For my model, the total loss function is of the form
L = c1*L1 + c2*L2 + c3*L3 + .. where c1, c2, c3, … are to be trainable coefficients of a loss function and L1, L2, L3,… are individual loss function terms.
Since these coefficient parameters are outside my model trainable weights, how can I train these coefficients so as to minimize the loss function L?
Thank you in advance.
As you observe the coefficients aren’t part of the training, and for good reason: if your losses are all positive, 0 coefficients would give you zero L, and you could even move them to negative and then you would improve L if the L1 … increase.
This is why, indeed, the coefficients are not and cannot be part of the optimization of L itself and so are what is termed a hyper-parameter (as opposed to normal, trainable parameters), similar to learning rate etc.

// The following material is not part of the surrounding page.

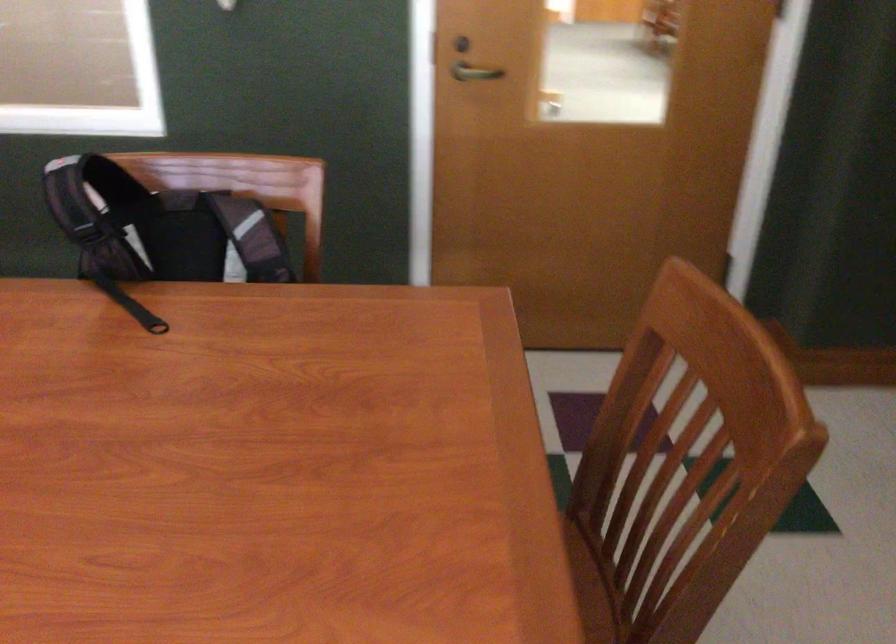
Locate an element on the screen. backpack shoulder strap is located at coordinates (159, 228).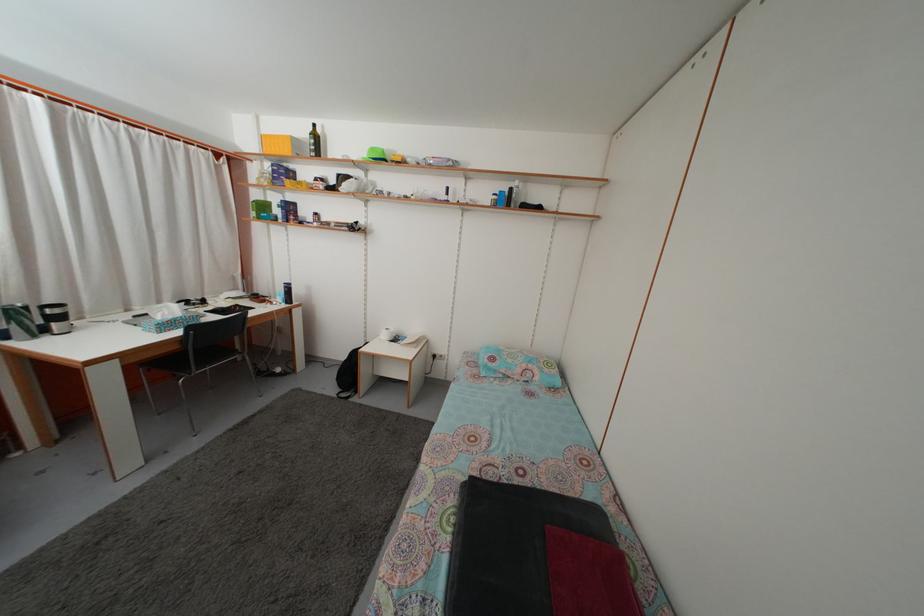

Now what is commonly done is to take some validation metric (e.g. accuracy for classification) and then try to find c1, … that lead to good results in that metric. Various approaches exist from manual search to randomly varying them to “learning to learn” approaches to Bayesian optimization schemes.
Randomly varying them becomes an extremely difficult task when the coefficients are in the decimal numbers. Isn’t there a way to derive the coefficients so that there is at least one non-zero coefficient for min loss function?
I don’t think there is a much better approach than treating them as hyper-parameters, at least not in this generality. In particular you won’t get around having some other metric of “was this a good pick”. You’re not required to vary them randomly, using intuition also works many times.
When you get to specific losses that have specific interpretations, things may improve (e.g. there might be probabilistic interpretatons or you in very specific cases it may be useful to try to achieve similar orders of magnitude in the loss contributions).
Is there any way to solve this problem?
I need to define a loss
L=c1*L1 + c2*L2 where c1 and c2 are trainable coefficients. How can I define them in a parameter mode?
As mentioned in the question " Since these coefficient parameters are outside my model trainable weights, how can I train these coefficients so as to minimize the loss function L ?", is there any way?
Thank you in advance.